→ DATA TO USE:
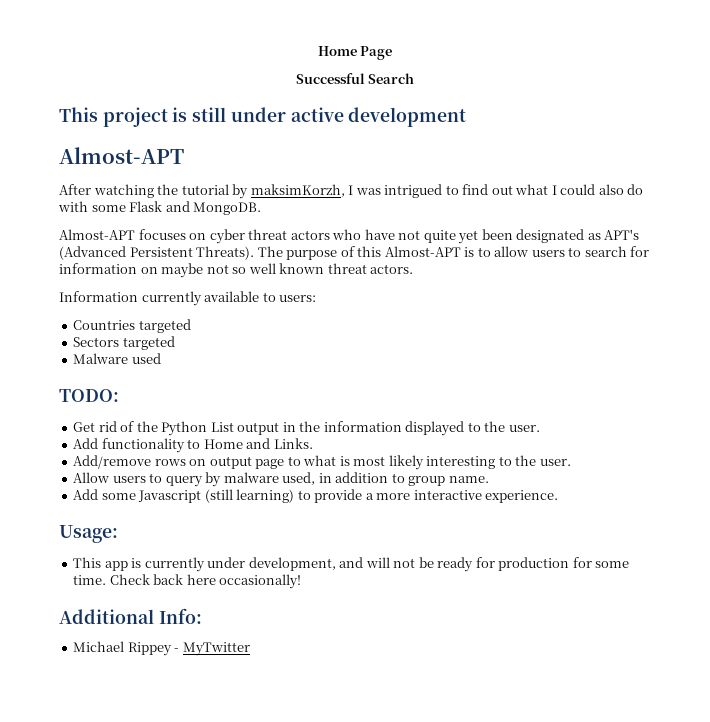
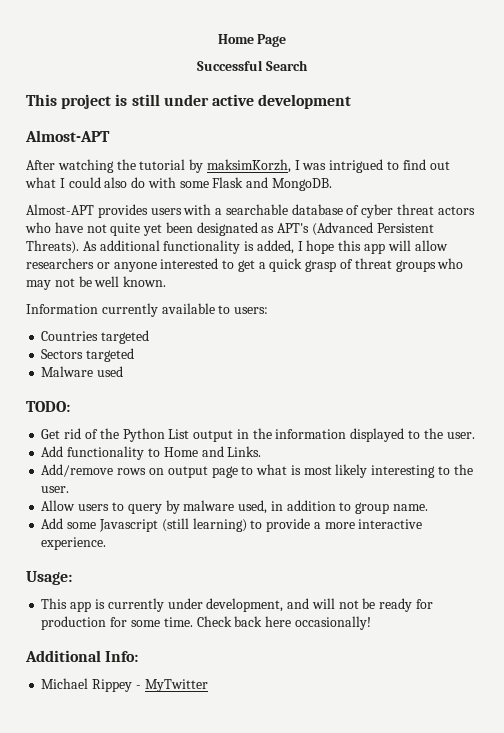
[138,229,207,240] focuses on -> [97,204,360,218] provides users with a searchable database of
[257,246,650,260] [59,263,414,278] The purpose of this Almost-APT is to allow users to search for information on maybe not so well known threat actors. -> [82,240,448,254] [26,258,464,272] [26,276,167,290] As additional functionality is added, I hope this app will allow researchers or anyone interested to get a quick grasp of threat groups who may not be well known.

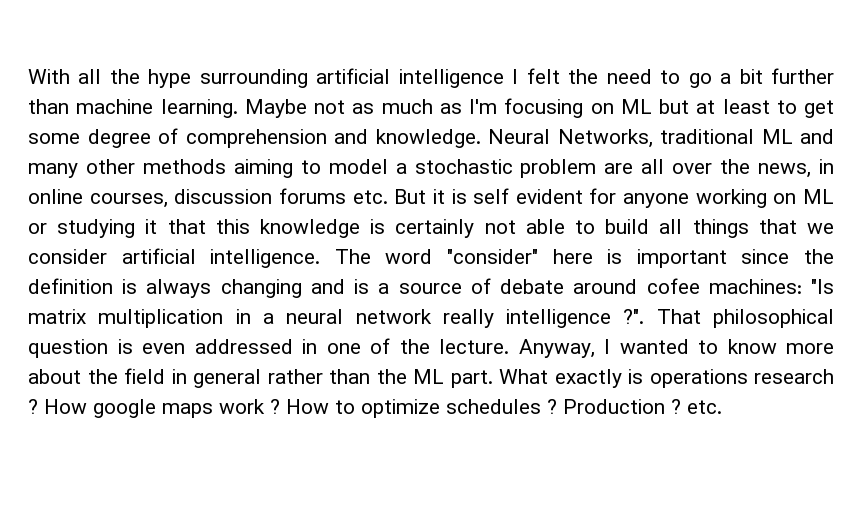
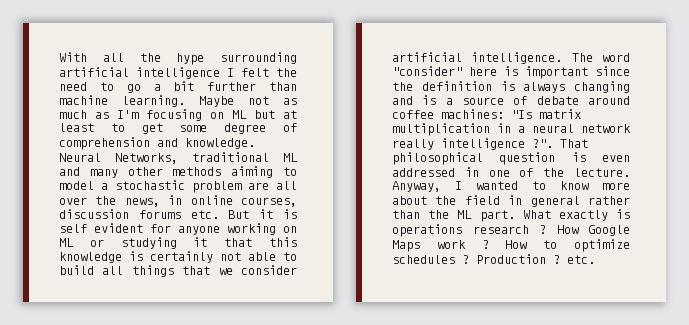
[646,278,700,294] cofee -> [392,110,434,119] coffee
[93,399,213,418] google maps -> [588,225,630,236] [392,240,420,252] Google Maps

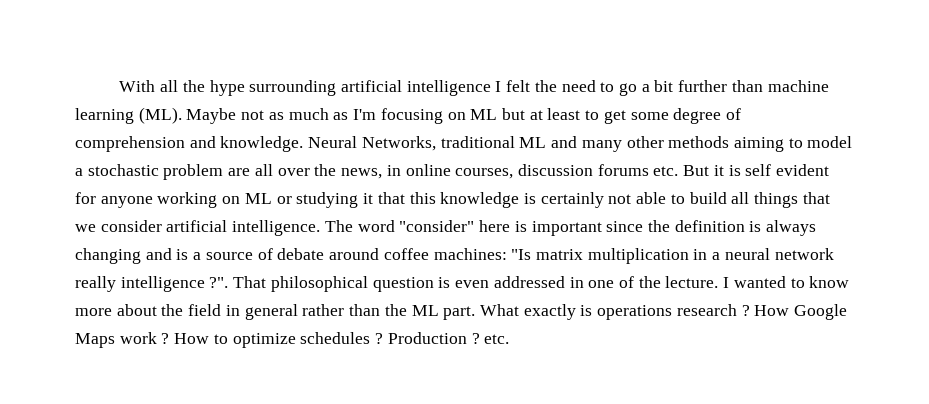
[122,95,185,107] learning. -> [75,107,182,124] learning (ML).
[392,181,441,192] Anyway, -> (719, 282) none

→ TASK BRIEF: Only the lines from the one with "[257,246,650,260] [59,263,414,278] The" through the end of the listing above should be output, exactly as written and with no pictures.

→ WRITTEN RESPONSE:
[257,246,650,260] [59,263,414,278] The purpose of this Almost-APT is to allow users to search for information on maybe not so well known threat actors. -> [82,240,448,254] [26,258,464,272] [26,276,167,290] As additional functionality is added, I hope this app will allow researchers or anyone interested to get a quick grasp of threat groups who may not be well known.

[646,278,700,294] cofee -> [392,110,434,119] coffee
[93,399,213,418] google maps -> [588,225,630,236] [392,240,420,252] Google Maps

[122,95,185,107] learning. -> [75,107,182,124] learning (ML).
[392,181,441,192] Anyway, -> (719, 282) none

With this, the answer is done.